Самым-самым настоящим другом был Ивка. Хоть и младше на два года, хоть и чересчур простодушный, но уж перед ним-то я не испытывал ни капельки превосходства. Наоборот. Мне бы набраться его честности и смелости…
Но все равно мы были одна дружеская компания: Вячик, Настя, Стебельковы, Ивка, я и Арунас. И я не хотел никаких трещин. И сказал Пшеницыной, чтобы она сходила заодно и к окулисту: пусть выпишет очки, через которые можно все видеть правильно.
После этого мы помирились, потому что пора было собирать всех и отправляться в Рощу и на Дорогу.
… Я подержал в руке Сонину ладонь и поднял с перрона ее сумку.
— Тяжелая! Как ты ее таскаешь?
— Мы вдвоем с Танюшей.
И я увидел рядом еще одну девочку. Совсем на Соню не похожую. Кругловатую, с темными короткими волосами. Только рост у них был одинаковый.
Позади девочки стояла высокая женщина в черной кружевной накидке на гладких рыжеватых волосах.
А Ивка в это время говорил. Мне:
— Алик, это Галина Антоновна, Женина мама. И Танюша — Женина сестра…
Маме:
— Это Арунас. Я тебе про него рассказывал.
— Да, я помню. — Ивкина мама взяла Арунаса за плечо. — Сейчас все пойдем к нам. Мы привезли такое замечательное московское печенье…
Мне показалось странным, что так можно говорить про печенье, когда здесь Женина мать и сестренка, приехавшие на его могилу. Но я промолчал, конечно.

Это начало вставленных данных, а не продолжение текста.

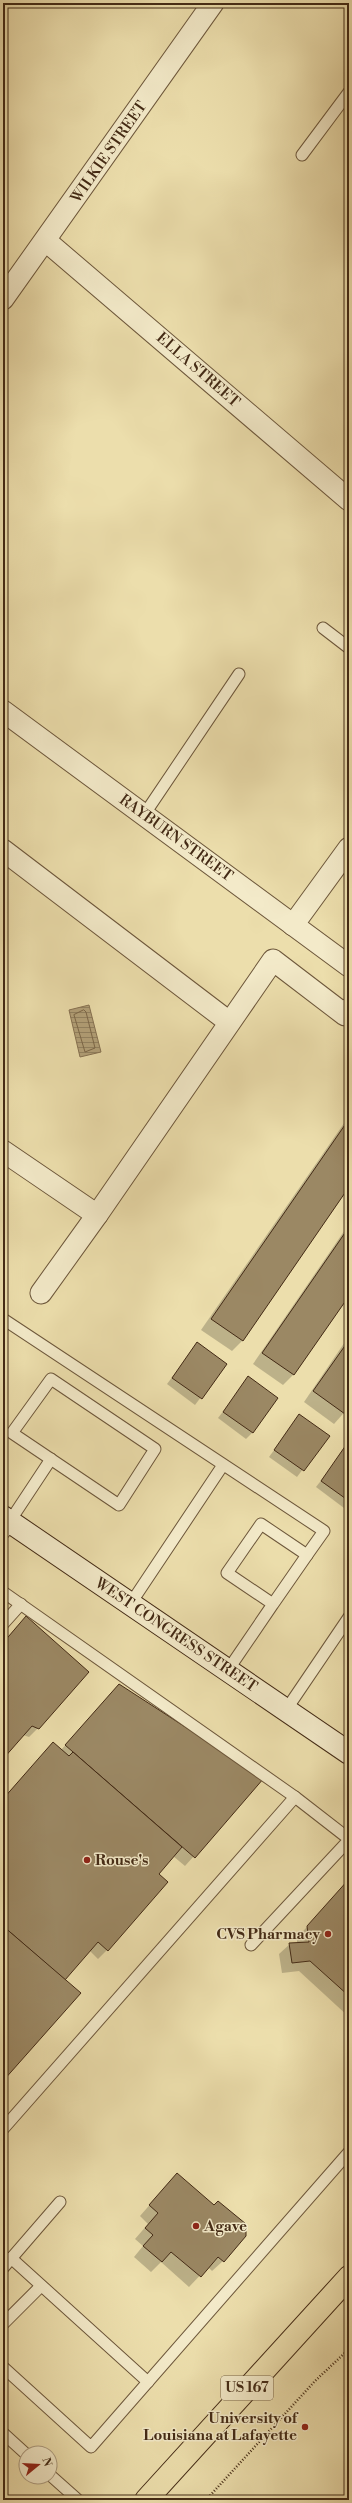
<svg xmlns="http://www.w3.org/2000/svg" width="352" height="2503" viewBox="0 0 352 2503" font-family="'Libre Bodoni',serif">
<defs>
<pattern id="water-rules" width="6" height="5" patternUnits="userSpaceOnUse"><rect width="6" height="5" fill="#b3a179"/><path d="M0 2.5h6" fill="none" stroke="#938362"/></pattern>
</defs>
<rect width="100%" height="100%" fill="#ecdeac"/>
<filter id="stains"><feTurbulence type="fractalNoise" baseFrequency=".005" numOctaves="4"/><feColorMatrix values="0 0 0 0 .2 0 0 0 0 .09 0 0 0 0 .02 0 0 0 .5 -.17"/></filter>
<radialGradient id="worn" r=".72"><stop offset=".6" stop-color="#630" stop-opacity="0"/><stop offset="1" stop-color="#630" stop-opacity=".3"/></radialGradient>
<!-- water -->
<path fill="url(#water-rules)" stroke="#867151" d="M89,1005L101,1052L80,1057L69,1010Z"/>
<!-- shadow -->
<g fill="#0003">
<path d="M349,1116V1186L242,1341L232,1351L201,1330Z"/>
<path d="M349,1224V1294L293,1375L283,1385L253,1364Z"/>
<path d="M349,1336V1407L334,1424L304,1402Z"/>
<path d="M197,1344L226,1364L195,1405L167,1384Z"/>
<path d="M249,1378L253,1432L246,1439L218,1418Z"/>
<path d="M299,1416L328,1436L297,1477L269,1457Z"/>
<path d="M347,1447L349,1449V1504L344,1508L316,1487Z"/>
<path d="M17,1626L38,1728L29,1737L23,1735L3,1757V1643Z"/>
<path d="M110,1695L263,1779L185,1866L173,1856L157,1874L107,1950L98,1959L89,1950L64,1980L3,2079V1799L53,1743L61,1750Z"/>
<path d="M349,1880V2017L299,1971L282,1973L279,1954L290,1944H297V1938Z"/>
<path d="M167,2185L214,2206L223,2261L212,2271L208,2267L189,2287L161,2262L151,2272L134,2257L143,2246L135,2239L148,2224L140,2216Z"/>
</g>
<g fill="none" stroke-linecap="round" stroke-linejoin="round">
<!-- shore -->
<path stroke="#7b6647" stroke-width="1" d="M84,1010L86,1012L95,1048L85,1052L74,1015Z"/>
</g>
<!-- building -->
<g fill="#9b8864" stroke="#432a15">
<path d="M349,1119V1187L243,1341L211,1319Z"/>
<path d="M349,1227V1296L294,1375L262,1353Z"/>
<path d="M349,1340V1408L345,1414L313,1391Z"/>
<path d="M197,1342L227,1364L202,1399L172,1378Z"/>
<path d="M248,1376L278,1398L253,1433L223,1412Z"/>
<path d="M299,1414L330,1436L304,1471L274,1450Z"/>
<path d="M346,1445L349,1447V1501L321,1481Z"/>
<path d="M26,1616L89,1672L39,1729L32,1726L3,1759V1643Z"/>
<path d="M119,1684L264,1778L195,1858L65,1745Z"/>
<path d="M53,1742L69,1756L73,1752L182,1847L159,1874L168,1882L108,1951L98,1942L65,1980L3,1926V1799Z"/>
<path d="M349,1879V1996L310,1961L292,1963L289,1943L309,1942L307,1926Z"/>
<path d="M3,1926L81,1993L3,2081Z"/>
<path d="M177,2173L214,2205L218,2201L246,2224V2236L224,2262L218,2257L201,2277L171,2252L162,2262L143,2246L153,2235L145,2228L158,2213L149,2205Z"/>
</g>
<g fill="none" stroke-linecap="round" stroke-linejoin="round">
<defs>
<g id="lane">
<path d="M302,155L349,92"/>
<path d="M323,628L349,648"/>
<path d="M144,815L239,674"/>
<path d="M3,1319L324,1531L307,1555"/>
<path d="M51,1379L155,1449L119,1505L12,1433Z"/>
<path d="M10,1521L51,1459"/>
<path d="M3,1534L13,1523"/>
<path d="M3,1592L295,1797"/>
<path d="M131,1603L223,1465"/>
<path d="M3,1624L21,1604"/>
<path d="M228,1670L273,1604L227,1573L261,1524L307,1555L273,1604"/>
<path d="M286,1710L349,1617"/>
<path d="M251,1945L349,1840"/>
<path d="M3,2129L295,1797L349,1839"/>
<path d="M11,2258L148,2382"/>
<path d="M3,2268L60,2202"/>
<path d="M3,2324L41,2286"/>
<path d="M3,2367L91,2447L349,2152"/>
<path d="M3,2433L26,2454"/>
<path d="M50,2475L77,2499"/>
</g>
<g id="street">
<path d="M46,241L349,500"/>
<path d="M3,299L213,3"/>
<path d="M3,711L349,966"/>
<path d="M3,850L229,1022"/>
<path d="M293,925L349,848"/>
<path d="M3,1151L97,1215L41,1293"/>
<path d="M97,1215L273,960L345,1015L349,1009"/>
</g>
<path id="secondary" d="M3,1517L349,1753"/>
<path id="primary" d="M146,2500L349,2277"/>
</defs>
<!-- lane casing -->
<use href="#lane" stroke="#6d573b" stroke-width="13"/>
<!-- street casing -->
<use href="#street" stroke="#6d573b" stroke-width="23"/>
<!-- secondary casing -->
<use href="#secondary" stroke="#432a15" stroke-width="24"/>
<!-- primary casing -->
<use href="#primary" stroke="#432a15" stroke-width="24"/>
<!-- path -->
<path stroke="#432a15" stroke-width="2.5" stroke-dasharray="1 2" stroke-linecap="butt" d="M206,2500L315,2381L349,2349"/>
<!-- lane -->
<use href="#lane" stroke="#f3eac9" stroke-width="11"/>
<!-- street -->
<use href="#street" stroke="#f3eac9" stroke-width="21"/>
<!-- secondary -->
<use href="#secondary" stroke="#f3eac9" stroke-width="22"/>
<!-- primary -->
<use href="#primary" stroke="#ecdeac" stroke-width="22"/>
</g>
<!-- markers -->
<g fill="#8f2418" stroke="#f3eac9" stroke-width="1.5">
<circle cx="87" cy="1860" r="4"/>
<circle cx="328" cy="1934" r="4"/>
<circle cx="196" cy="2226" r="4"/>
<circle cx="305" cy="2427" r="4"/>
</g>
<g text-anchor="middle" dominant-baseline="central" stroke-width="3" stroke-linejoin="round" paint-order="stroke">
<!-- shield labels -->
<rect fill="#f3eac9" stroke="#78644b" stroke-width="1" x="221" y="2376" width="52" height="24" rx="3"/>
<g font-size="14" font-weight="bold" fill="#432a15">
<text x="247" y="2388">US 167</text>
</g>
<!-- street labels -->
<g font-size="15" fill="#432a15" stroke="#f3eac9">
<text transform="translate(109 152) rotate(-55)">WILKIE STREET</text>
<text transform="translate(198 370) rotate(41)">ELLA STREET</text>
<text transform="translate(176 838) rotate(36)">RAYBURN STREET</text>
<text transform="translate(176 1635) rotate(34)">WEST CONGRESS STREET</text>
</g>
<!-- poi labels -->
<g font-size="15" font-weight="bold" fill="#432a15" stroke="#f3eac9" text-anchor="start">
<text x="95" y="1860">Rouse's</text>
<text x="320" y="1934" text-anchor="end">CVS Pharmacy</text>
<text x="204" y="2226">Agave</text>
<text x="297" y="2418" text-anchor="end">University of<tspan x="297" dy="17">Louisiana at Lafayette</tspan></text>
</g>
</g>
<!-- margin -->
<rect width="352" height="2503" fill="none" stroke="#ecdeac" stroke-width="16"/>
<rect x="4" y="4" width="344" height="2495" fill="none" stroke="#432a15" stroke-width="2"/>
<rect x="8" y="8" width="336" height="2487" fill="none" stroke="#432a15"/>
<!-- north arrow -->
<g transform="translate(38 2465) rotate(72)"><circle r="19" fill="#f3eac9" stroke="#ad9d81"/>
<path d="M0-3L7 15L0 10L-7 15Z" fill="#8f2418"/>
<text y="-6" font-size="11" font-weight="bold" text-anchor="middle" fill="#432a15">N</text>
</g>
<rect width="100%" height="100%" filter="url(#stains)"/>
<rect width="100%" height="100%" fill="url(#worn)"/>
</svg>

Мы шли к трамвайной остановке, и каждый нес что-нибудь из багажа. Ивка и Арунас тащили большой чемодан Галины Антоновны. Она сперва не хотела его отдавать — тяжелый, мол, для вас, но Ивка сказал:
— Галина Антоновна!
Арунас же полушепотом добавил:
— Ну, пожалуйста.
Она посмотрела на Арунаса и… уступила. И теперь одна шла без всякой клади. Только почему-то держала в руках мохнатую зимнюю шапку. И поглаживала ее — будто кошку, которую несут на новую квартиру.
Она не выпускала эту шапку, даже когда пришли домой к Ивке. Все гладила.
На следующий день я спросил Ивку:
— Почему она не расстается с шапкой? Как с живой… — И почувствовал себя виноватым, словно сунулся в запретное.